On the train again- I’m actually turning into one of those people using a lap-top at sixty miles an hour through the Leicestershire countryside.  Oh dear. But the day is set fair for an expedition- through Waterloo Station down to Basingstoke to visit the friend whom I met in Karamojo, Uganda in 2009. Very gutsy person- retired nurse who has just been over there again for four months.

 I am going for an update and to see how /if I can help organise something for the street children from the North who are living on the streets in Kampala.  

Penny is also an enthusiastic promoter of veg gardening for health and vits. – the Karamojong don’t have a gardening tradition. In that huge country you have to almost create your own soil if you want to grow crops. Thorn bushes and cattle are the traditional landscape.  But they are slowly having to change or face starvation.  The Ugandan government has been stopping the Karamajong from keeping cattle, claiming it caused rustling and violenc,e so the old warriors were left without their traditional culture and livelihoods.  One development “intervention” was to encourage them in rabbits keeping instead!  I remember an old man walking into camp and initially being appalled that he should be expected to turn from great horned cattle to bunnies.  But times were desperate and the drought was a killer anyway. He came back a few days later and  said, “Hmm, well tell me a bit more about these rabbits . . . “  (obviously, in Karamojo language! )

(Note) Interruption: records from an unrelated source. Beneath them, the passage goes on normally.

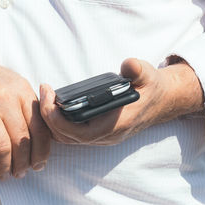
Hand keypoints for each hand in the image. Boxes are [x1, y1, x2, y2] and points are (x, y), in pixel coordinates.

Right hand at [0, 25, 51, 180]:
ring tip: (4, 174)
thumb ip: (25, 104)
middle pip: (22, 141)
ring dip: (5, 167)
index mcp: (20, 90)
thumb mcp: (10, 82)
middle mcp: (5, 99)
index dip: (42, 151)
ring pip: (2, 148)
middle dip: (23, 163)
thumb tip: (39, 136)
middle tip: (21, 172)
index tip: (39, 163)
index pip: (40, 127)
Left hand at [38, 57, 203, 145]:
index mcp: (117, 125)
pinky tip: (53, 102)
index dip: (59, 119)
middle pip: (68, 137)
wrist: (162, 100)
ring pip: (67, 138)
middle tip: (43, 90)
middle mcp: (107, 136)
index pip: (80, 133)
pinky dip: (58, 122)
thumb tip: (128, 66)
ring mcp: (102, 136)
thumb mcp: (148, 74)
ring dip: (51, 120)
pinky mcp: (97, 132)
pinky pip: (71, 134)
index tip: (49, 96)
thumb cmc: (151, 86)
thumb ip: (138, 70)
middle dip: (48, 117)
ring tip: (44, 94)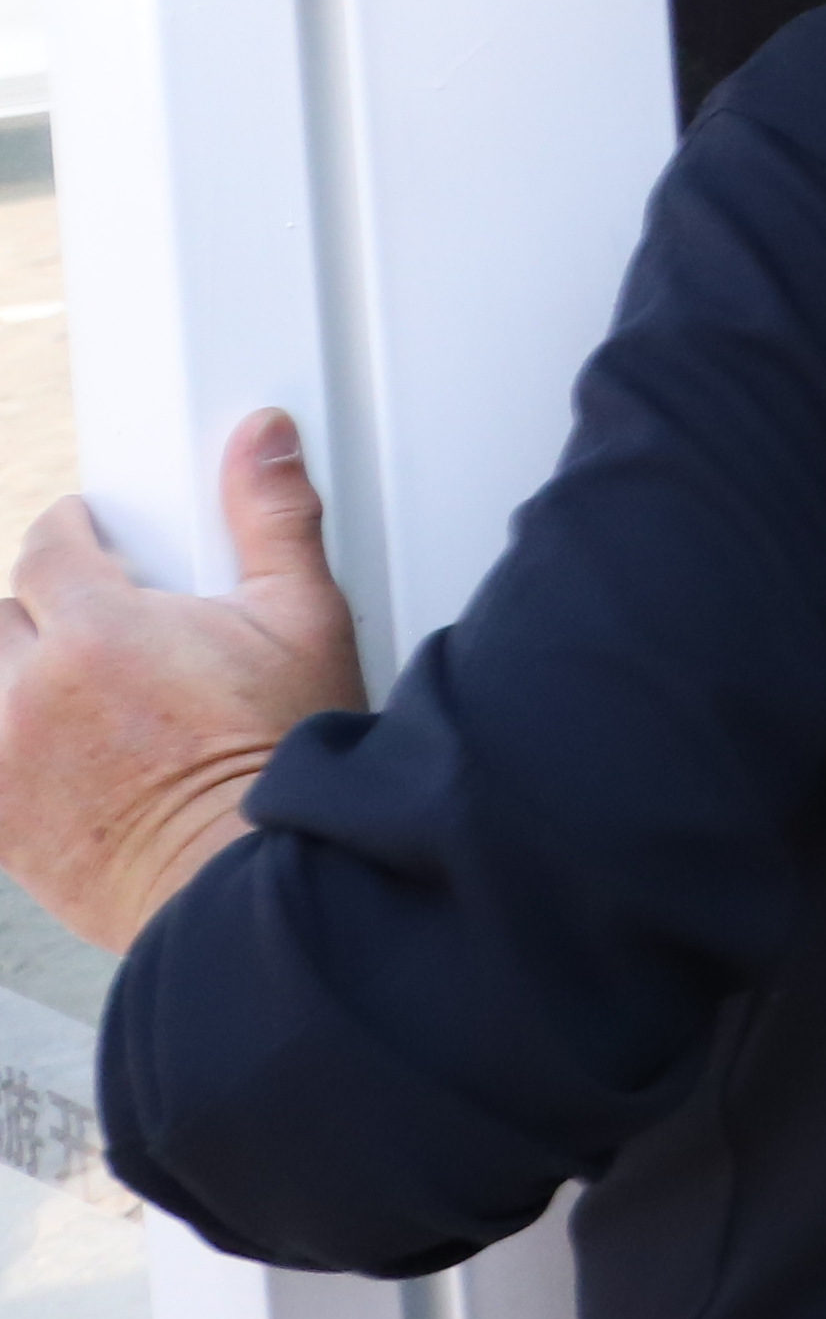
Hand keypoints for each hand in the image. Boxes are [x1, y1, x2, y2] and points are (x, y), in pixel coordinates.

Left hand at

 It is a story which has an affinity with one from Chatsworth.   The stud farm for Shire Horses in the early 1950s had more than fifty magnificent shire horses and a wonderful reputation. All of them were slaughtered  in one go, when the estate farms turned to tractors. The stud farm was closed, and  in a later reincarnation is now a farm shop and restaurant. The stud manager was obviously devastated.  DDDof D told me she talked to him and said, “I’m really keen on starting a Shetland pony stud.- Could you manage that for me?” You can imagine the reaction, but later he came, and said, “Hmm, well tell me a bit more about this Shetland pony idea. . . “   An animal is an animal after all, and a stockman is always a stockman.  Before long, the Chatsworth Shetlands were winning prizes in the big shows across the country.

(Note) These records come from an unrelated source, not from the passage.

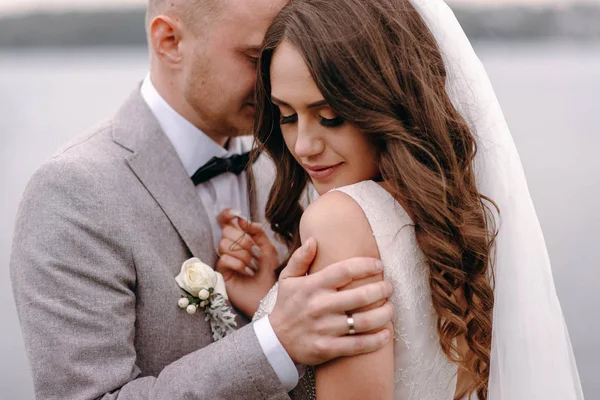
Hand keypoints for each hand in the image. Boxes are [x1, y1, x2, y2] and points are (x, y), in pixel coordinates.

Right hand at [215, 209, 279, 317]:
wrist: (269, 296)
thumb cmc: (269, 274)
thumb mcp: (268, 249)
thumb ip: (258, 232)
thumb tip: (242, 219)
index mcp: (240, 239)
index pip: (226, 221)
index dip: (227, 215)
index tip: (237, 216)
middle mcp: (230, 248)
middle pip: (226, 231)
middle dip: (244, 240)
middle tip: (256, 253)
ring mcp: (224, 260)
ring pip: (223, 245)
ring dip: (243, 254)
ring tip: (253, 265)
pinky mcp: (220, 273)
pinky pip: (224, 259)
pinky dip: (238, 264)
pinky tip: (247, 272)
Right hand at [269, 238, 393, 365]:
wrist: (275, 342)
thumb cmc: (287, 306)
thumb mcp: (288, 279)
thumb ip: (300, 258)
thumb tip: (313, 240)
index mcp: (312, 286)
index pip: (345, 270)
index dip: (366, 266)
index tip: (379, 265)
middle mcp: (320, 306)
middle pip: (360, 296)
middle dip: (382, 290)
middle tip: (389, 287)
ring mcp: (324, 329)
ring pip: (364, 321)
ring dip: (384, 314)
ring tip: (391, 308)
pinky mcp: (327, 349)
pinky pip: (358, 345)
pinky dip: (377, 340)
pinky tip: (387, 333)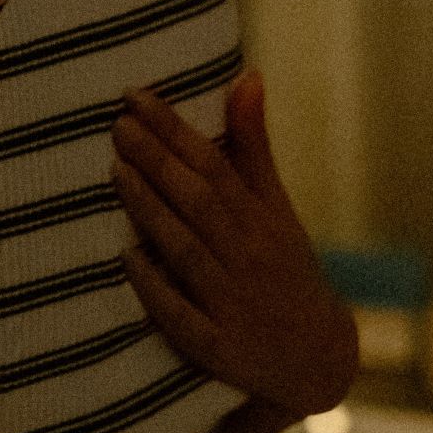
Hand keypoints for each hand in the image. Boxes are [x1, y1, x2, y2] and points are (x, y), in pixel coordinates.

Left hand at [114, 73, 359, 418]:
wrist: (317, 357)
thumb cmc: (283, 267)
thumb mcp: (276, 207)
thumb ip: (253, 146)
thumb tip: (246, 76)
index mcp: (261, 219)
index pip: (215, 165)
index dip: (176, 130)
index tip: (137, 97)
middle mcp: (248, 256)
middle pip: (201, 202)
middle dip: (159, 161)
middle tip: (119, 125)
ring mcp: (233, 303)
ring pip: (189, 251)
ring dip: (152, 211)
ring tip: (116, 171)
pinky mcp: (218, 347)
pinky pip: (182, 315)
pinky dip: (157, 287)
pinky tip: (128, 258)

 But oh, what a loss of those wonderful great horses!  I have a photo of my grandfather harrowing a field in Somerset in about 1902 behind two of them. He would have been about thirteen at the time.

 One of Penny’s  initiatives was to pay children a penny if they found her a termite queen, and she soon had a thriving business. Termites destroy the people’s little huts and grain stores at an alarming rate, and also devastated the cassava crops.  The queens, roasted like shrimp, also provided much needed protein for the semi-starved children. The little children dug into the termite mounds with their mattocks and produced thousands, despite the ferocity of the insects’ responses on their bare feet.  Okello and the other workers promoting the farm site reported a significant decline in the pest attacks and termite cities built on the cassava fields.  

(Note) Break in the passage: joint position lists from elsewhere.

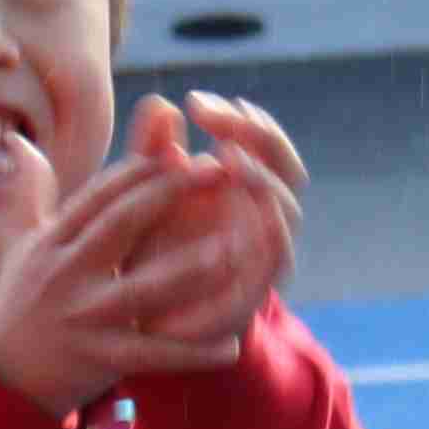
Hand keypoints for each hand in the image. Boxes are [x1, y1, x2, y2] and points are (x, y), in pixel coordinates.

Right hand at [0, 115, 258, 411]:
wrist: (0, 378)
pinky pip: (155, 354)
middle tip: (217, 172)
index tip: (180, 149)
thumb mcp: (19, 246)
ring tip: (234, 250)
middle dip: (169, 195)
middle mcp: (65, 275)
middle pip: (121, 225)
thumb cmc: (19, 303)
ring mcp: (84, 319)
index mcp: (51, 244)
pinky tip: (232, 345)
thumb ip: (29, 193)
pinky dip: (194, 352)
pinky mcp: (101, 360)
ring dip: (190, 270)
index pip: (98, 196)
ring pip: (144, 289)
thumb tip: (21, 141)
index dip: (140, 170)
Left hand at [127, 90, 304, 346]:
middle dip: (259, 140)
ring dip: (262, 182)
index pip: (260, 142)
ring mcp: (263, 254)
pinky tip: (241, 211)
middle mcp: (261, 217)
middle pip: (286, 168)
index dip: (239, 118)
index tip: (195, 102)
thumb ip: (150, 153)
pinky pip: (275, 260)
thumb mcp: (142, 199)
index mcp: (241, 189)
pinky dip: (265, 234)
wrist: (141, 326)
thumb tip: (160, 104)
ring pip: (287, 211)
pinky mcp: (256, 291)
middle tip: (220, 123)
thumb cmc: (145, 252)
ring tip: (228, 160)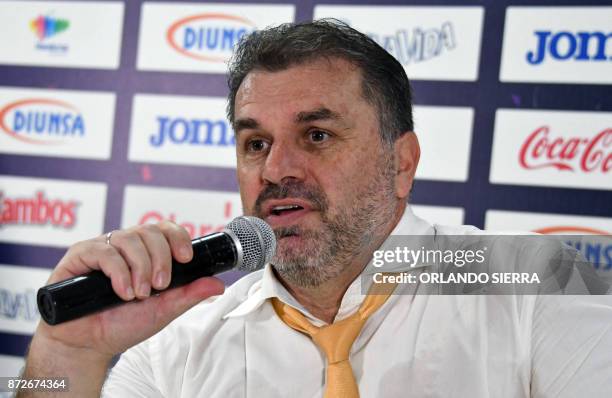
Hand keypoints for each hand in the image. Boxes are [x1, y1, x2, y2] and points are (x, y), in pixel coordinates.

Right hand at [31, 221, 224, 361]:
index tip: (186, 258)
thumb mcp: (163, 310)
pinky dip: (119, 272)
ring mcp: (103, 248)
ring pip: (129, 238)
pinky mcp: (80, 255)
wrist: (88, 345)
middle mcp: (125, 246)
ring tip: (139, 294)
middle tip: (160, 286)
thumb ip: (189, 295)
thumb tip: (218, 284)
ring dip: (140, 266)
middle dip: (160, 258)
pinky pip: (104, 251)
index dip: (178, 238)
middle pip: (149, 231)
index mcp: (145, 253)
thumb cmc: (122, 324)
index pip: (165, 230)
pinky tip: (123, 292)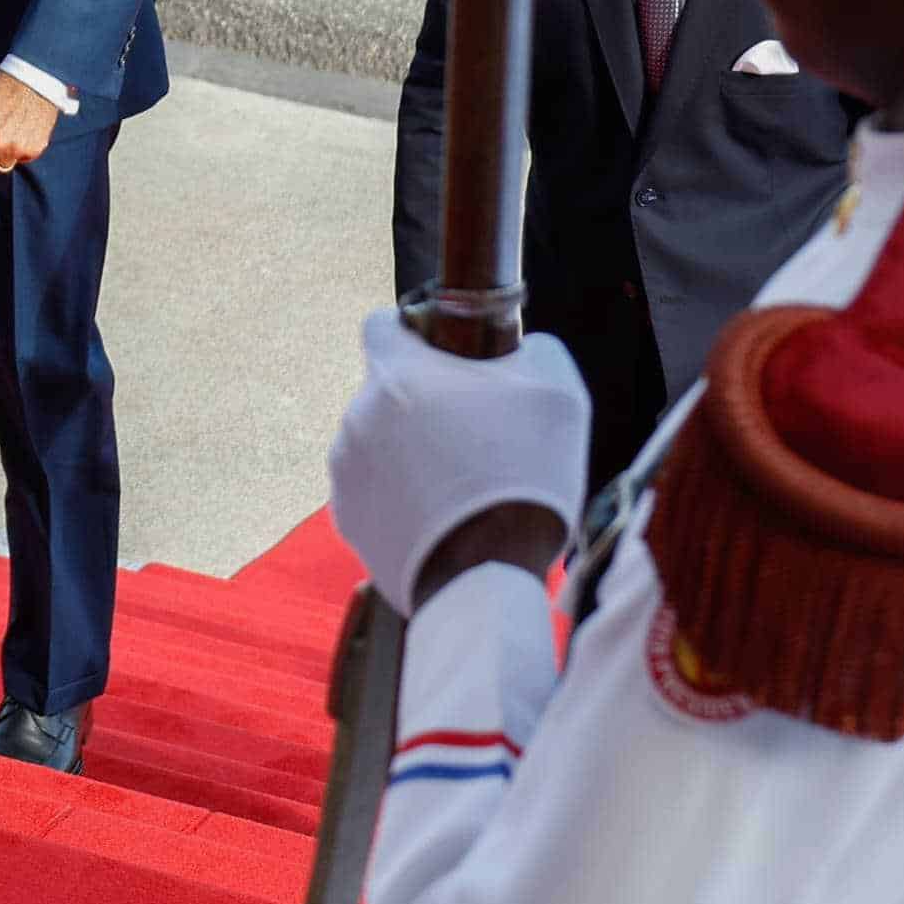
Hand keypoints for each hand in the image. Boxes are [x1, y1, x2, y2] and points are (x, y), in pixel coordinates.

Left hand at [326, 309, 590, 615]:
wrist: (486, 577)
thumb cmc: (525, 478)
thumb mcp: (558, 393)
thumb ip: (532, 351)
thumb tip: (519, 347)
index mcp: (399, 374)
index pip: (382, 325)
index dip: (414, 333)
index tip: (443, 356)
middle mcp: (359, 415)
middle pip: (388, 391)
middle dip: (424, 405)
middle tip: (475, 436)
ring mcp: (346, 468)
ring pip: (378, 442)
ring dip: (410, 453)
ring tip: (462, 487)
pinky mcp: (347, 517)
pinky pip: (373, 490)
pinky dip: (400, 497)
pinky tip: (441, 518)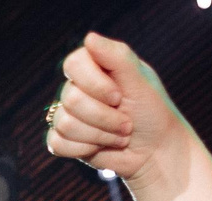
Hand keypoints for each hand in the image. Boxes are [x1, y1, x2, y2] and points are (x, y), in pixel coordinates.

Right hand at [48, 34, 190, 191]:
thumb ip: (117, 56)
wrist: (154, 151)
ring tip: (118, 135)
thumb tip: (89, 38)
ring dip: (99, 135)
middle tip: (127, 122)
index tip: (118, 96)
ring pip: (65, 124)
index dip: (94, 84)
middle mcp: (78, 88)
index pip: (74, 64)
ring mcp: (68, 114)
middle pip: (71, 99)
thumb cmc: (151, 112)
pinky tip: (100, 147)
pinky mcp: (64, 140)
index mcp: (95, 67)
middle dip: (104, 117)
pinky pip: (57, 143)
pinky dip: (83, 148)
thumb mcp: (140, 81)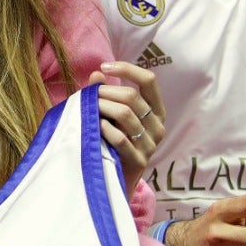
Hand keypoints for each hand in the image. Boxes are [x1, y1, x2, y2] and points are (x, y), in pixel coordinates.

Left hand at [88, 60, 163, 194]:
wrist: (113, 179)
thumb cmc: (110, 142)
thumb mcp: (109, 115)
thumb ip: (105, 95)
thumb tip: (96, 75)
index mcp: (155, 111)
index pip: (149, 81)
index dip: (127, 69)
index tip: (104, 67)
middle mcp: (157, 126)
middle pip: (132, 97)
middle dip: (105, 93)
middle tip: (88, 98)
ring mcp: (150, 144)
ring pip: (125, 114)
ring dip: (101, 108)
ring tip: (87, 111)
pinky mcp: (139, 160)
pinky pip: (120, 138)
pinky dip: (104, 129)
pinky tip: (95, 127)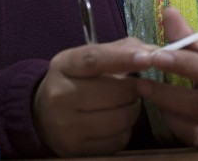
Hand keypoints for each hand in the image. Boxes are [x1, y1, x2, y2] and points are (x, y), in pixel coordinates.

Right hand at [34, 37, 153, 156]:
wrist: (42, 115)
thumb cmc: (74, 81)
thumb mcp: (87, 58)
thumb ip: (121, 50)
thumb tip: (155, 52)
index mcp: (63, 65)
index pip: (95, 59)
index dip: (124, 58)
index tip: (149, 58)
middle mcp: (60, 95)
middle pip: (115, 92)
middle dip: (135, 89)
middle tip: (135, 87)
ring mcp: (66, 125)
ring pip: (120, 118)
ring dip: (132, 110)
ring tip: (125, 104)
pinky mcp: (76, 149)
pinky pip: (118, 140)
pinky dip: (125, 130)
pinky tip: (115, 122)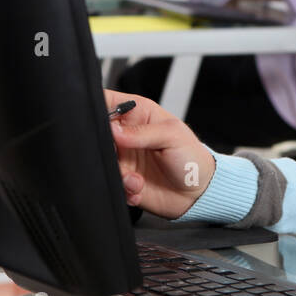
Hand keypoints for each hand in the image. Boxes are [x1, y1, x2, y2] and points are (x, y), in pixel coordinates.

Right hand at [105, 90, 214, 220]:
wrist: (199, 192)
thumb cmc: (192, 157)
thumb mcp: (172, 136)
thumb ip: (141, 133)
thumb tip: (113, 130)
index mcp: (137, 113)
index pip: (108, 103)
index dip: (97, 110)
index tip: (102, 125)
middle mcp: (126, 135)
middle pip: (98, 135)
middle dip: (106, 150)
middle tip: (119, 157)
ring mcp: (123, 158)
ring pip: (103, 162)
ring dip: (119, 174)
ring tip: (136, 180)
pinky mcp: (123, 179)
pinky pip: (112, 183)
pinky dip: (125, 189)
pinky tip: (139, 188)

Penny grew tomatoes, greens, and beans under structured shade canopies and the camp workers would water them at dawn before the heat came up. As all the water had to be hand-pumped up and carried a hundred yards or more, this needed some persuasion, but the resulting crops were worth it. UK farmers don’t know the half of the struggle. She was also very involved in promoting artemesia as a malaria medicine. Malaria is a terrible killer of children in Africa. The local people had great enthusiasm for trees and tree planting.  The tree nursery at Irere inspires me still.

About mrsgarnettsgarden

After a life in International Development where I have seen many resililent women farmers bring abundance out of almost nothing, I'm now more often at home in Derbyshire with my husband David, a retired Archdeacon who runs the churches on the Chatsworth estate. Our garden and my allotment are the setting for a little diary of plants and pottering, aided and abetted by our dogs, Spaniel jess, and Collie, Pip. David is a hen fanatic so the chicken runs encroach ever nearer the house. I work freelance as an assessor for Comic Relief International grants, and also run a little not for profit agency to help African women get going in business, called "Lasting Solutions."